### EXERCISE
Please rewrite the data from its first line through the line containing "Investasi bukan sekadar mengejar", replacing "Краснодар" with "Krasnodar" and keeping everything else the same.
══ THE RECORDS
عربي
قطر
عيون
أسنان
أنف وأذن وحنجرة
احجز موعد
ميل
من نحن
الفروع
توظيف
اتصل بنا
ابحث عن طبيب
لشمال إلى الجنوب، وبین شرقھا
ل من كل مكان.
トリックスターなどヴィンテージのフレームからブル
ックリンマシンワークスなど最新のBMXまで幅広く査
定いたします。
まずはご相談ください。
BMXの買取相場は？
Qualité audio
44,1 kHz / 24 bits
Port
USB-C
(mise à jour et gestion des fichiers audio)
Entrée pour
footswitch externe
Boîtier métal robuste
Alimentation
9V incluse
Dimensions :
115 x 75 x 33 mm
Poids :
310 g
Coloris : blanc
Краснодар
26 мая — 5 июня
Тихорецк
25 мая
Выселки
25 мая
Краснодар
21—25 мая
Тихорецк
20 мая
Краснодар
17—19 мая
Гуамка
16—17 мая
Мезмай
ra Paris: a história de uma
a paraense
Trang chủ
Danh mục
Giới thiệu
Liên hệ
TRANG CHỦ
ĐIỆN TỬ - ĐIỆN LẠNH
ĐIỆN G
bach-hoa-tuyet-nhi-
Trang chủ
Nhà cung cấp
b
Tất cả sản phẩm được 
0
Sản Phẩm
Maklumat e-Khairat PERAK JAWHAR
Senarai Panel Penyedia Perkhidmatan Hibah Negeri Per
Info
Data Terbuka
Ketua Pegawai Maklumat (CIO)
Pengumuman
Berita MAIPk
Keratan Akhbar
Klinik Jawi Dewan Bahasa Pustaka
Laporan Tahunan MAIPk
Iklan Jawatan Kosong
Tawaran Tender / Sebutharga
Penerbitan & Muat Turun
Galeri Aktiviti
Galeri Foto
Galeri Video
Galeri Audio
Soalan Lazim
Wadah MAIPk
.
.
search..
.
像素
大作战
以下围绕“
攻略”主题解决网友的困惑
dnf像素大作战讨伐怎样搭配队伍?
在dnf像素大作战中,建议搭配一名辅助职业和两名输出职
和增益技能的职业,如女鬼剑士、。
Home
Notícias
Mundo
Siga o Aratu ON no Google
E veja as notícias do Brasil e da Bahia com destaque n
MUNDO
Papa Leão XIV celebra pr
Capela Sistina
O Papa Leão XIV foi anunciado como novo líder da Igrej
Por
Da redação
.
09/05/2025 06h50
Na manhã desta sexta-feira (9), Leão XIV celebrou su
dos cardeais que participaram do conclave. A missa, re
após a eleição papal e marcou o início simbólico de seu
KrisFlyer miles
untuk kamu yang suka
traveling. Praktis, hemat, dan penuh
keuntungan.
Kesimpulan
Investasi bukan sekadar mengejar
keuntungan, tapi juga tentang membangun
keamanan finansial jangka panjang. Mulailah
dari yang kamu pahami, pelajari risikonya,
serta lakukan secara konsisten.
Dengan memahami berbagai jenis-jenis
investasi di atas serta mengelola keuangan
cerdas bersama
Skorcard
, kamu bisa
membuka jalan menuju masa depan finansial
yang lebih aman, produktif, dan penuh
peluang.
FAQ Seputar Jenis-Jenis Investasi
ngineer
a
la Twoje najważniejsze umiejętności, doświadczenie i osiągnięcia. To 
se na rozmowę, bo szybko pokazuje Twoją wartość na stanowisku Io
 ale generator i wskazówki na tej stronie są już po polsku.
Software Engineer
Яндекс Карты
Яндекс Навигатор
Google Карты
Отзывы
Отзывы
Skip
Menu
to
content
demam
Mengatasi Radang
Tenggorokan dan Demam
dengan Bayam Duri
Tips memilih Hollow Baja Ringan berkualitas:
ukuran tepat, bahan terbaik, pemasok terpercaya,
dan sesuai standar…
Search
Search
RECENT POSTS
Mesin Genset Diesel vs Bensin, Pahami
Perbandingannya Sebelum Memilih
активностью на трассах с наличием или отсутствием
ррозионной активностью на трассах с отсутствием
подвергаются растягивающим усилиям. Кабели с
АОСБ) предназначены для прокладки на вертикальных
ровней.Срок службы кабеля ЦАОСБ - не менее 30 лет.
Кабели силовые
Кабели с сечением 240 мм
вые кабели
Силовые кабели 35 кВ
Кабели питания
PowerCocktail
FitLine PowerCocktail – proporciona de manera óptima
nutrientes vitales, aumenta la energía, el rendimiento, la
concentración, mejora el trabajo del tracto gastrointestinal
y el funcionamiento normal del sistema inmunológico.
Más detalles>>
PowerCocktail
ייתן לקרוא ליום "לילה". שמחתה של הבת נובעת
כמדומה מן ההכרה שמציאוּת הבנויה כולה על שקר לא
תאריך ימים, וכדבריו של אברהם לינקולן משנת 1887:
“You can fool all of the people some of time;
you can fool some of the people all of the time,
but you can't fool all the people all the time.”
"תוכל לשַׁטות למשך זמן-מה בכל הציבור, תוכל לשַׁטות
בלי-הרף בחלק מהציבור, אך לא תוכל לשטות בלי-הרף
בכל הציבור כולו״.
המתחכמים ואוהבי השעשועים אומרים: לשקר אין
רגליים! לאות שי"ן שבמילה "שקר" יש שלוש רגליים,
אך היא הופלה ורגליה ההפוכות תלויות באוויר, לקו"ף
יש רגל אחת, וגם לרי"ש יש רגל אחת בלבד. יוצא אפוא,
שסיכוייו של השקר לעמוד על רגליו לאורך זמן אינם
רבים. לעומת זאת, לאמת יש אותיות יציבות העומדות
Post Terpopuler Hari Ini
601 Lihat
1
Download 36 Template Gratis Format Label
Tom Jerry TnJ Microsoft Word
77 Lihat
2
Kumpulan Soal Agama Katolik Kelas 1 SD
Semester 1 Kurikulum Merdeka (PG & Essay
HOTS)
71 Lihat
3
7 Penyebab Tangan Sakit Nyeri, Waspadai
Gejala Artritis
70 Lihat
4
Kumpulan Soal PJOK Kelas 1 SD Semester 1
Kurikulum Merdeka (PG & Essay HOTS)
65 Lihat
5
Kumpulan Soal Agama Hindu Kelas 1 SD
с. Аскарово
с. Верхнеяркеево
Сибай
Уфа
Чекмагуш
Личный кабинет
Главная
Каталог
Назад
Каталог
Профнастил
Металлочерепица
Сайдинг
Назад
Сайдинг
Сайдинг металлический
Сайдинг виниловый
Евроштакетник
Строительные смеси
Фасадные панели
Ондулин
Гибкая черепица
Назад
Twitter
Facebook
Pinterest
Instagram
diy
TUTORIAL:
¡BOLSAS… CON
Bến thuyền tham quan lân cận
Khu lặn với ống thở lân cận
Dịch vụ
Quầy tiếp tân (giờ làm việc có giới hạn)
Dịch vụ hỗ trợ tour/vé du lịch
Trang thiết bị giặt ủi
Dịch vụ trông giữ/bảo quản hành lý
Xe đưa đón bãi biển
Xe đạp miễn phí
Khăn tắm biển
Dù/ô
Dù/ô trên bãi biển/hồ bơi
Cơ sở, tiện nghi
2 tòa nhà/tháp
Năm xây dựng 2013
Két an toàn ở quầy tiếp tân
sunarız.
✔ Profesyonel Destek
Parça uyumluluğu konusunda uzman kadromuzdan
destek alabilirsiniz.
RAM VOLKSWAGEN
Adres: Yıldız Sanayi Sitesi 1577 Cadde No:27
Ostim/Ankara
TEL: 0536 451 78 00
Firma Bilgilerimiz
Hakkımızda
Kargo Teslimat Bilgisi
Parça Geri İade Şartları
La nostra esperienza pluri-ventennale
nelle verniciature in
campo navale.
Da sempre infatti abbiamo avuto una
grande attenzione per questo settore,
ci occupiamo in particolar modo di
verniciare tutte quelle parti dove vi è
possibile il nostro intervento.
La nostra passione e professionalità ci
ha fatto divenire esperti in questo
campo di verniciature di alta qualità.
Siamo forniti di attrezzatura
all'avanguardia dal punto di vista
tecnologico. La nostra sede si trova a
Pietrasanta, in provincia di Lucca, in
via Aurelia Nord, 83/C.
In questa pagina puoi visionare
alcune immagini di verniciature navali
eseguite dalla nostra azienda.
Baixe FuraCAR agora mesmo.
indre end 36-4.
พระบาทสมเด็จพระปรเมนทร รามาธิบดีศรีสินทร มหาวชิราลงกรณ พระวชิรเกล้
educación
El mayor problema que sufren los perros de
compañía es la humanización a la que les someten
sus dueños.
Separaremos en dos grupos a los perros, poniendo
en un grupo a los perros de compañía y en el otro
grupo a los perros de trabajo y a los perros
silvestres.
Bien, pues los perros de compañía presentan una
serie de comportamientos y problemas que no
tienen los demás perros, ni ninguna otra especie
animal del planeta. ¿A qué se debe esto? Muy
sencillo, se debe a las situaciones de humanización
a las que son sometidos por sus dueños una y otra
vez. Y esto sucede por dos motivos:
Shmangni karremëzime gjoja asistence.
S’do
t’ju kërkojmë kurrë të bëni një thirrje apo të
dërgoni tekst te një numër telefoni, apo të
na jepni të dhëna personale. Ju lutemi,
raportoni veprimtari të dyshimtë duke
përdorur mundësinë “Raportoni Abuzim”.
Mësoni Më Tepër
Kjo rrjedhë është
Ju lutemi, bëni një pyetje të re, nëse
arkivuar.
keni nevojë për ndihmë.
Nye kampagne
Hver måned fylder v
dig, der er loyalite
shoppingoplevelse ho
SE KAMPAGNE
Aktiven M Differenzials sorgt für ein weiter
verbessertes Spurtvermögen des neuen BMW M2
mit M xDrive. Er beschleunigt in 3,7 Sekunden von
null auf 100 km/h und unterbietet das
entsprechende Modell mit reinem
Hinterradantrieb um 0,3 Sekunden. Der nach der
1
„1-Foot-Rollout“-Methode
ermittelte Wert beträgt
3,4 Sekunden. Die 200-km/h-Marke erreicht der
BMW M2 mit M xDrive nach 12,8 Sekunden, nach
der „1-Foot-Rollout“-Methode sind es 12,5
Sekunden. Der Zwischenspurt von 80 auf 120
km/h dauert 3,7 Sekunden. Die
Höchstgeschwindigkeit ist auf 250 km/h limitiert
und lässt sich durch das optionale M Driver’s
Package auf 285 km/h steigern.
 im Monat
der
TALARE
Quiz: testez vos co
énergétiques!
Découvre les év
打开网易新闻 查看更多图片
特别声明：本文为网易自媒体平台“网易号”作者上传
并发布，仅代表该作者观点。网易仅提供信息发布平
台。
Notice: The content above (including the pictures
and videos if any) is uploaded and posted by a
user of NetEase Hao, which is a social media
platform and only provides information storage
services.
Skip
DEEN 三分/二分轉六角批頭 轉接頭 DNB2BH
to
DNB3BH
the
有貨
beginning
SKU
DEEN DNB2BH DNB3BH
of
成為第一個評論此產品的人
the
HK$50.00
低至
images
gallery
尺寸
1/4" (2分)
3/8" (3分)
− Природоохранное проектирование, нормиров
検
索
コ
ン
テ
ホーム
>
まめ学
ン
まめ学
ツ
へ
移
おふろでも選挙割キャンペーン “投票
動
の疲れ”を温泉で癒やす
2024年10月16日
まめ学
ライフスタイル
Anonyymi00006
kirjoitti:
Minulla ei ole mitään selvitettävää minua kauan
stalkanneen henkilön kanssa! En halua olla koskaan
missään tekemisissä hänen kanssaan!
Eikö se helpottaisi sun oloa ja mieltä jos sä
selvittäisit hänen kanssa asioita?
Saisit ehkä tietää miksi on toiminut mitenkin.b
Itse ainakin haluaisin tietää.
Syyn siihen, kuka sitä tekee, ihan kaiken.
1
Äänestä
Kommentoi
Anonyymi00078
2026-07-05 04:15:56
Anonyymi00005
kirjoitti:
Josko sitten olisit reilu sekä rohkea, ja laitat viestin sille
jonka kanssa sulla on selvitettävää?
════
### TASK ANSWER
عربي
قطر
عيون
أسنان
أنف وأذن وحنجرة
احجز موعد
ميل
من نحن
الفروع
توظيف
اتصل بنا
ابحث عن طبيب
لشمال إلى الجنوب، وبین شرقھا
ل من كل مكان.
トリックスターなどヴィンテージのフレームからブル
ックリンマシンワークスなど最新のBMXまで幅広く査
定いたします。
まずはご相談ください。
BMXの買取相場は？
Qualité audio
44,1 kHz / 24 bits
Port
USB-C
(mise à jour et gestion des fichiers audio)
Entrée pour
footswitch externe
Boîtier métal robuste
Alimentation
9V incluse
Dimensions :
115 x 75 x 33 mm
Poids :
310 g
Coloris : blanc
Krasnodar
26 мая — 5 июня
Тихорецк
25 мая
Выселки
25 мая
Krasnodar
21—25 мая
Тихорецк
20 мая
Krasnodar
17—19 мая
Гуамка
16—17 мая
Мезмай
ra Paris: a história de uma
a paraense
Trang chủ
Danh mục
Giới thiệu
Liên hệ
TRANG CHỦ
ĐIỆN TỬ - ĐIỆN LẠNH
ĐIỆN G
bach-hoa-tuyet-nhi-
Trang chủ
Nhà cung cấp
b
Tất cả sản phẩm được 
0
Sản Phẩm
Maklumat e-Khairat PERAK JAWHAR
Senarai Panel Penyedia Perkhidmatan Hibah Negeri Per
Info
Data Terbuka
Ketua Pegawai Maklumat (CIO)
Pengumuman
Berita MAIPk
Keratan Akhbar
Klinik Jawi Dewan Bahasa Pustaka
Laporan Tahunan MAIPk
Iklan Jawatan Kosong
Tawaran Tender / Sebutharga
Penerbitan & Muat Turun
Galeri Aktiviti
Galeri Foto
Galeri Video
Galeri Audio
Soalan Lazim
Wadah MAIPk
.
.
search..
.
像素
大作战
以下围绕“
攻略”主题解决网友的困惑
dnf像素大作战讨伐怎样搭配队伍?
在dnf像素大作战中,建议搭配一名辅助职业和两名输出职
和增益技能的职业,如女鬼剑士、。
Home
Notícias
Mundo
Siga o Aratu ON no Google
E veja as notícias do Brasil e da Bahia com destaque n
MUNDO
Papa Leão XIV celebra pr
Capela Sistina
O Papa Leão XIV foi anunciado como novo líder da Igrej
Por
Da redação
.
09/05/2025 06h50
Na manhã desta sexta-feira (9), Leão XIV celebrou su
dos cardeais que participaram do conclave. A missa, re
após a eleição papal e marcou o início simbólico de seu
KrisFlyer miles
untuk kamu yang suka
traveling. Praktis, hemat, dan penuh
keuntungan.
Kesimpulan
Investasi bukan sekadar mengejar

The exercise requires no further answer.